The pair would later go on to write 2012’s maligned exorcism found-footage film The Devil Inside before parting ways professionally for unknown reasons. Bell would eventually direct two films in The Boy franchise as well as the Orphan prequel Orphan: First Kill, while Peterman handled writing duties on the 2013 found-footage werewolf flick Wer.

It was one hell of a time to tell a story where video games and horror collided. The Xbox 360, arguably the most game-changing console of my lifetime, was thriving. It was worth making a trip to Walmart just to play the demos, even if you couldn’t afford the console. Gaming felt bigger and more fun than ever. Meanwhile, horror was in its anything-goes era. Seemingly every idea was being greenlit, leading to massive success stories and catastrophic bombs alike, each destined to receive a “too twisted for the big screen” unrated DVD cut. Whether it was an original hit like James Wan’s Saw, a wacky IP mash-up like Freddy vs. Jason, or even the first Resident Evil adaptation, the crazier the idea, the better.
So sure, why not a story about a group of twenty-somethings who play a mysterious video game, only to discover that if they die in the game, they die the same way in real life? All of this is caused by the soul of the “Blood Countess,” Elizabeth Bathory, who, according to legend, murdered hundreds of young women and bathed in their blood to preserve her youth back in the 1500s. This part is loosely based on a real historical figure, though the story itself is drenched in disputed testimony and conjecture. Still. Royally gnarly.
Filming, Effects, and PG-13 Horror
The duo’s script was eventually picked up by Disney’s Hollywood Pictures, before Terminator Salvation director, and man who absolutely made up his own name, McG joined the project with his production company Wonderland Sound and Vision.
The cast is an ensemble led by Jon Foster and Samaire Armstrong, whom you might remember as Ari Gold’s assistant Emily on Entourage or Anna from The O.C. Foster plays Hutch, a painfully generic mid-2000s leading man with almost no personality beyond his trauma and “normal, everyday guy” energy. Armstrong plays Abigail, an attractive woman who takes aggressively rude photos of grieving funeral-goers and is, for reasons never fully explained, transfixed by Hutch’s inner sadness.
Jimmi Simpson absolutely crushes it as Phineus, the spastic, token “Stu from Scream” character. He’s funny, he’s abrasive, and he’s a complete asshole to his friends. Simpson has played variations of this character his entire career, and even back in 2006, he was already excellent at it.
Adam Goldberg (Dazed and Confused) pops up as a slacker-esque, proto-Patrick Bateman before being dispatched early, while Milo Ventimiglia, affectionately named Loomis Crowley, presumably after Halloween’s Dr. Loomis and real-world occultist Aleister Crowley, bites it in a fantastic opening scene that sets the tone for the whole film.

▸ Exercises to complete
**A.** Copy the part of the retrospective on the video-game horror film that opens with the words containing "It was one hell" and closes with "idea, the better.".
**B.** Pick up the retrospective on the video-game horror film after its final sentence and write what comes next.

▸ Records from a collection
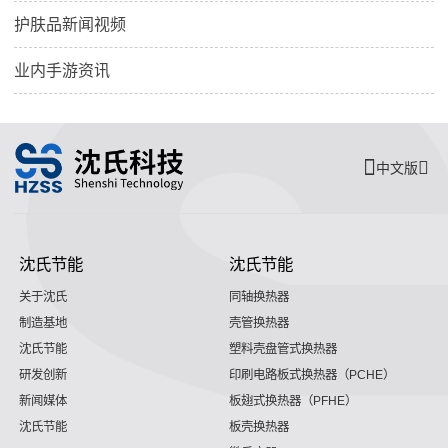
护肤品新闻视频
业内手游资讯
中文版
沈氏节能
沈氏节能
关于沈氏
同轴换热器
制造基地
壳管换热器
沈氏节能
塑料壳盘管式换热器
研发创新
印刷电路板式换热器（PCHE）
新闻媒体
板翅式换热器（PFHE）
沈氏节能
板壳换热器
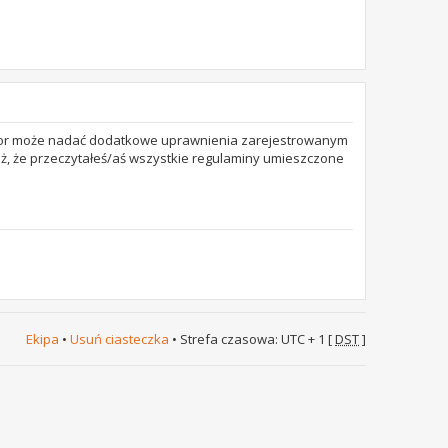
trator może nadać dodatkowe uprawnienia zarejestrowanym
też, że przeczytałeś/aś wszystkie regulaminy umieszczone
Ekipa
•
Usuń ciasteczka
• Strefa czasowa: UTC + 1 [
DST
]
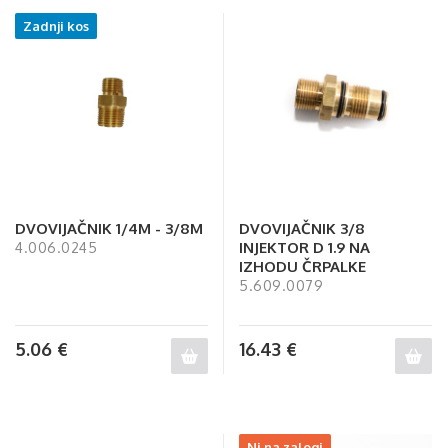
Zadnji kos
DVOVIJAČNIK 1/4M - 3/8M
DVOVIJAČNIK 3/8
INJEKTOR D 1.9 NA
4.006.0245
IZHODU ČRPALKE
5.609.0079
5.06
€
16.43
€
Ni na zalogi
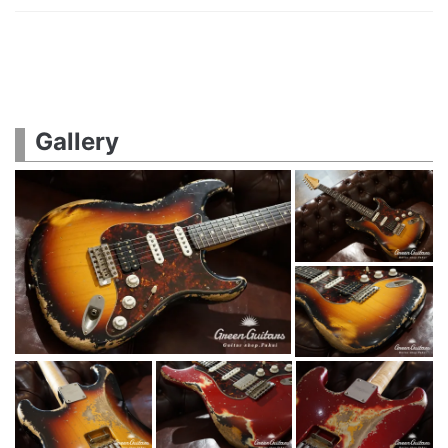
Gallery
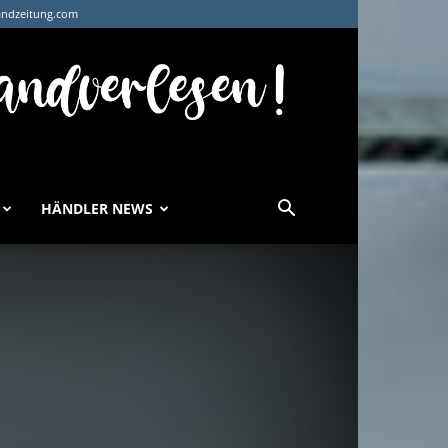
andzeitung.com
HÄNDLER NEWS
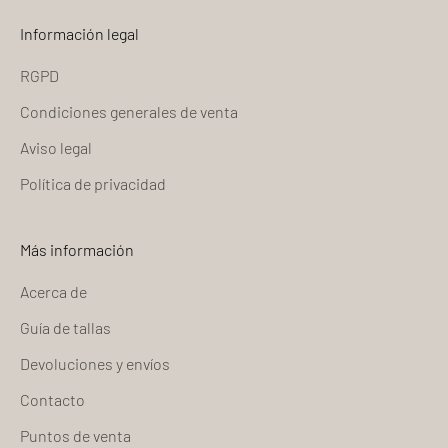
Información legal
RGPD
Condiciones generales de venta
Aviso legal
Política de privacidad
Más información
Acerca de
Guía de tallas
Devoluciones y envíos
Contacto
Puntos de venta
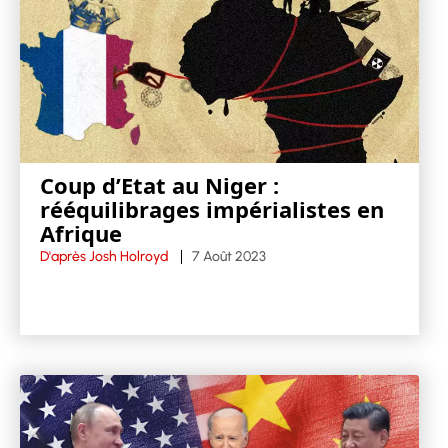
Coup d’Etat au Niger :
rééquilibrages impérialistes en
Afrique
D'après Josh Holroyd
7 Août 2023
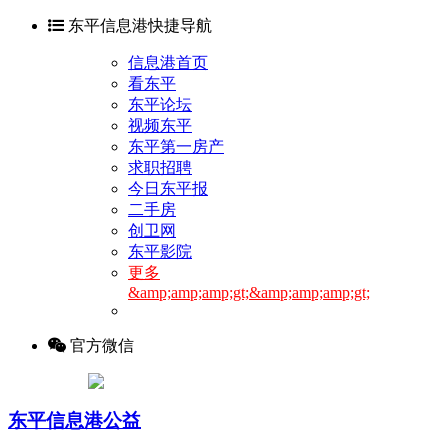
东平信息港快捷导航
信息港首页
看东平
东平论坛
视频东平
东平第一房产
求职招聘
今日东平报
二手房
创卫网
东平影院
更多
&amp;amp;amp;gt;&amp;amp;amp;gt;
官方微信
东平信息港公益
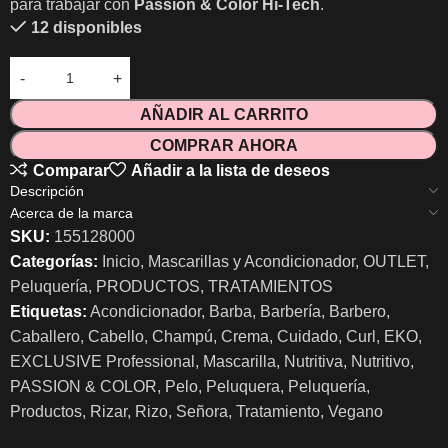
para trabajar con
Passion & Color
Hi-Tech
.
12 disponibles
AÑADIR AL CARRITO
COMPRAR AHORA
Comparar
Añadir a la lista de deseos
Descripción
Acerca de la marca
SKU:
155128000
Categorías:
Inicio
,
Mascarillas y Acondicionador
,
OUTLET
,
Peluquería
,
PRODUCTOS
,
TRATAMIENTOS
Etiquetas:
Acondicionador
,
Barba
,
Barbería
,
Barbero
,
Caballero
,
Cabello
,
Champú
,
Crema
,
Cuidado
,
Curl
,
EKO
,
EXCLUSIVE Professional
,
Mascarilla
,
Nutritiva
,
Nutritivo
,
PASSION & COLOR
,
Pelo
,
Peluquera
,
Peluquería
,
Productos
,
Rizar
,
Rizo
,
Señora
,
Tratamiento
,
Vegano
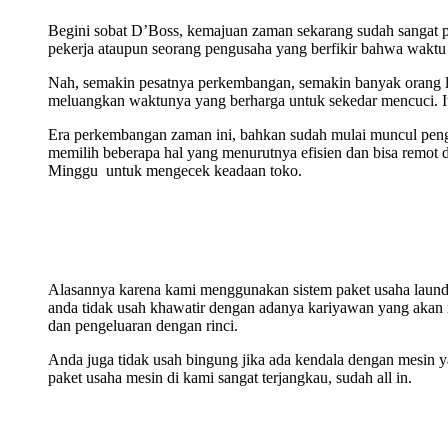
Begini sobat D’Boss, kemajuan zaman sekarang sudah sangat pe
pekerja ataupun seorang pengusaha yang berfikir bahwa waktu
Nah, semakin pesatnya perkembangan, semakin banyak orang le
meluangkan waktunya yang berharga untuk sekedar mencuci. It
Era perkembangan zaman ini, bahkan sudah mulai muncul pen
memilih beberapa hal yang menurutnya efisien dan bisa remot da
Minggu untuk mengecek keadaan toko.
Alasannya karena kami menggunakan sistem paket usaha laundry
anda tidak usah khawatir dengan adanya kariyawan yang akan 
dan pengeluaran dengan rinci.
Anda juga tidak usah bingung jika ada kendala dengan mesin ya
paket usaha mesin di kami sangat terjangkau, sudah all in.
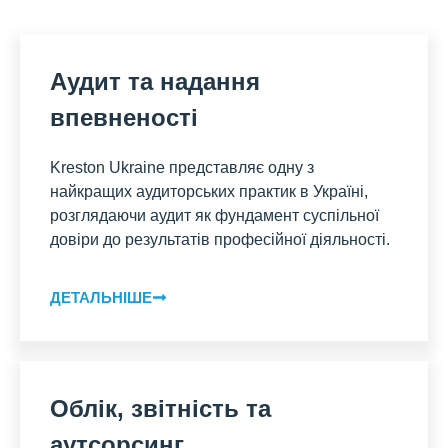
Аудит та надання
впевненості
Kreston Ukraine представляє одну з
найкращих аудиторських практик в Україні,
розглядаючи аудит як фундамент суспільної
довіри до результатів професійної діяльності.
ДЕТАЛЬНІШЕ
Облік, звітність та
аутсорсинг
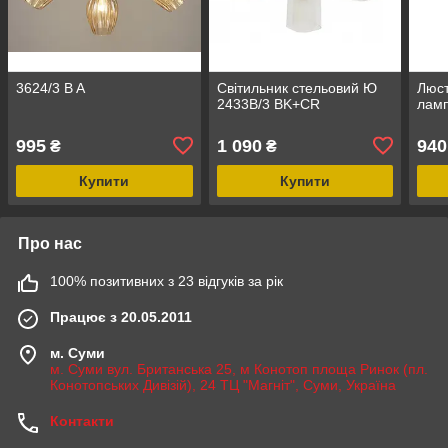
3624/3 B A
Світильник стельовий Ю
Люст
2433B/3 BK+CR
лам
995
1 090
940
₴
₴
Купити
Купити
Про нас
100% позитивних з 23 відгуків за рік
Працює з 20.05.2011
м. Суми
м. Суми вул. Британська 25, м Конотоп площа Ринок (пл.
Конотопських Дивізій), 24 ТЦ "Магніт", Суми, Україна
Контакти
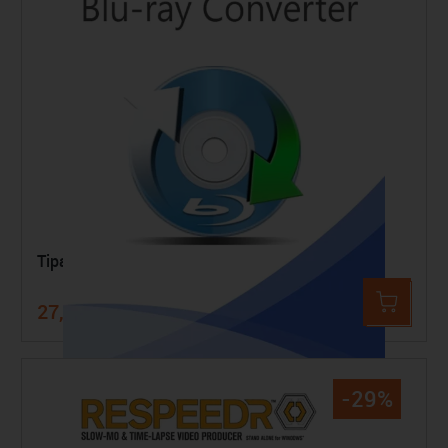
Tipard Blu-ray Converter
27,49 €
34,99 €
-29%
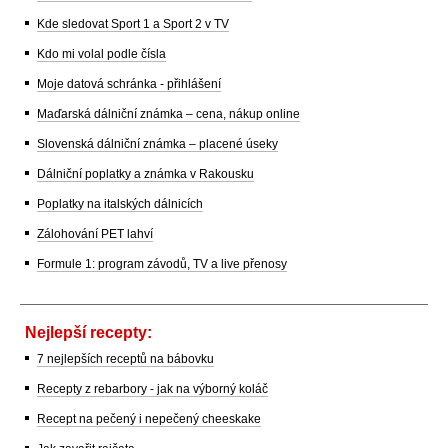
Kde sledovat Sport 1 a Sport 2 v TV
Kdo mi volal podle čísla
Moje datová schránka - přihlášení
Maďarská dálniční známka – cena, nákup online
Slovenská dálniční známka – placené úseky
Dálniční poplatky a známka v Rakousku
Poplatky na italských dálnicích
Zálohování PET lahví
Formule 1: program závodů, TV a live přenosy
Nejlepší recepty:
7 nejlepších receptů na bábovku
Recepty z rebarbory - jak na výborný koláč
Recept na pečený i nepečený cheeskake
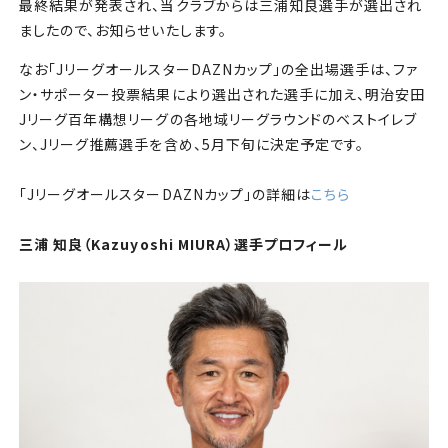
チケット
最終結果が発表され、当クラブからは三浦知良選手が選出され
ましたので、お知らせいたします。
アカデミー・スクール
なお「JリーグオールスターDAZNカップ」の全出場選手は、ファ
ン・サポーター投票結果により選出された選手に加え、明治安田
農業部
Jリーグ百年構想リーグの各地域リーグラウンドのベストイレブ
ン、Jリーグ推薦選手を含め、5月下旬に決定予定です。
まちづくり
「JリーグオールスターDAZNカップ」の詳細は
こちら
パートナー
三浦 知良（Kazuyoshi MIURA）選⼿プロフィール
NPO
その他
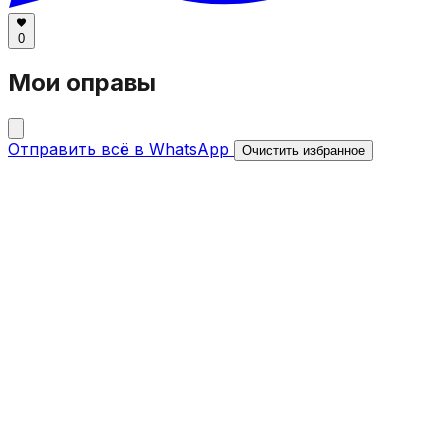
0
Мои оправы
Отправить всё в WhatsApp
Очистить избранное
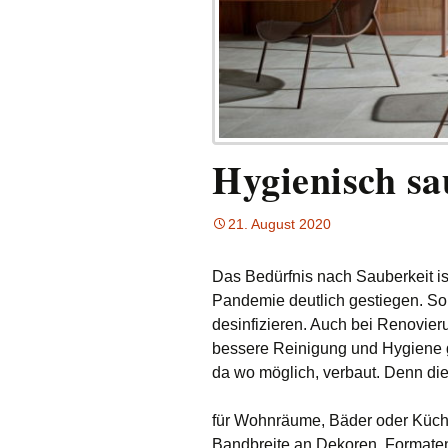
Hygienisch sa
21. August 2020
Das Bedürfnis nach Sauberkeit i
Pandemie deutlich gestiegen. So
desinfizieren. Auch
bei Renovieru
bessere Reinigung und Hygiene g
da wo möglich, verbaut. Denn di
für
Wohnräume, Bäder oder Küc
Bandbreite an Dekoren, Formaten 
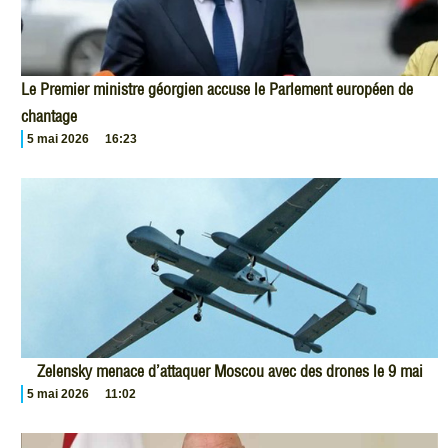
Le Premier ministre géorgien accuse le Parlement européen de
chantage
5 mai 2026
16:23
Zelensky menace d’attaquer Moscou avec des drones le 9 mai
5 mai 2026
11:02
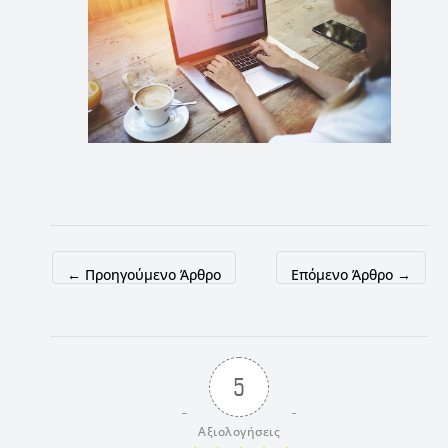
←
Προηγούμενο Άρθρο
Επόμενο Άρθρο
→
5
Αξιολογήσεις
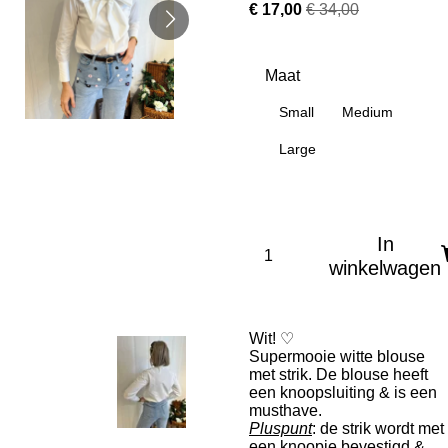
€ 17,00
€ 34,00
Maat
Small
Medium
Large
In
winkelwagen
Wit! ♡
Supermooie witte blouse
met strik. De blouse heeft
een knoopsluiting & is een
musthave.
Pluspunt
: de strik wordt met
een knoopje bevestigd &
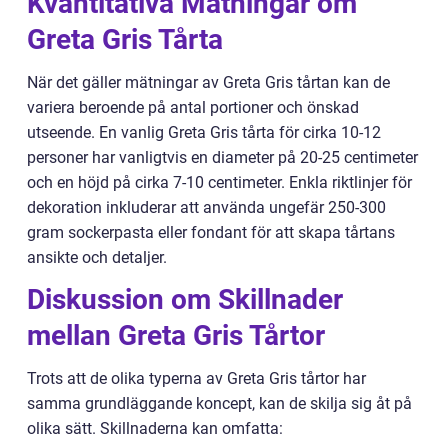
Kvantitativa Mätningar om
Greta Gris Tårta
När det gäller mätningar av Greta Gris tårtan kan de
variera beroende på antal portioner och önskad
utseende. En vanlig Greta Gris tårta för cirka 10-12
personer har vanligtvis en diameter på 20-25 centimeter
och en höjd på cirka 7-10 centimeter. Enkla riktlinjer för
dekoration inkluderar att använda ungefär 250-300
gram sockerpasta eller fondant för att skapa tårtans
ansikte och detaljer.
Diskussion om Skillnader
mellan Greta Gris Tårtor
Trots att de olika typerna av Greta Gris tårtor har
samma grundläggande koncept, kan de skilja sig åt på
olika sätt. Skillnaderna kan omfatta:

▸ Answers for the tasks
**A.**
It was one hell of a time to tell a story where video games and horror collided. The Xbox 360, arguably the most game-changing console of my lifetime, was thriving. It was worth making a trip to Walmart just to play the demos, even if you couldn’t afford the console. Gaming felt bigger and more fun than ever. Meanwhile, horror was in its anything-goes era. Seemingly every idea was being greenlit, leading to massive success stories and catastrophic bombs alike, each destined to receive a “too twisted for the big screen” unrated DVD cut. Whether it was an original hit like James Wan’s Saw, a wacky IP mash-up like Freddy vs. Jason, or even the first Resident Evil adaptation, the crazier the idea, the better.

**B.**
Wendell Pierce plays the untrusting detective character, a sort of “Doakes-type,” whose aggressively awful 2000s wardrobe rivals Donnie Wahlberg’s ill-fitting attire in the Saw sequels. And finally, Sophia Bush shows up as the intoxicating gamer goth girl who could only be named… October.
But the casting that really made headlines was Frankie Muniz as the “Randy from Scream” archetype, Swink. And his hat. There were more than a few times someone took a bong hit and said, “Dude, did you hear the Malcolm in the Middle kid is in a horror movie?”, which is presumably exactly what the studio was hoping for. Unfortunately, those skeevy little stoners (maybe me, maybe you, we’re not judging) were often disappointed. Muniz mostly hangs out playing video games outside a van while wearing an absolutely idiotic poker hat. He doesn’t even get a Paris Hilton–in–House of Wax-level death scene.

The van and many of the film’s other sets were shot in New Orleans about a month before Hurricane Katrina devastated the city. The director loved the location’s old-school gothic vibe, even though it wasn’t historically accurate to Elizabeth Bathory.
The film’s noticeably dark look may give Alien vs. Predator: Requiem fans PTSD, but it actually works in Stay Alive’s favor, helping blend video-game villains into real-world environments. Credit for that goes to cinematographer Alejandro Martínez, who would later work on the Scream TV series and Fallout.
The studio-mandated PG-13 rating definitely dulls the film’s bite. Ooey-gooey noises and screams mostly happen off-screen, but the jump scares are still solid, especially in the opening act. And in the mid-2000s, a killer opening was basically mandatory for horror films.
Visual effects artists Mark Dornfeld (Armageddon, Eternal Sunshine of the Spotless Mind) and Kent Seki (Iron Man, Superman Returns) worked to create video-game boogeymen that could believably threaten our gel-haired heroes. The plot is a mess and the acting… exists, but the visuals hold up surprisingly well. You can tell Stay Alive was made by actual gamers.
The Video Game That Never Was
Speaking of which, the original plan included releasing a real video game alongside the movie. The film even ends with a Cabin Fever-style stinger showing copies of the cursed game arriving at retail stores.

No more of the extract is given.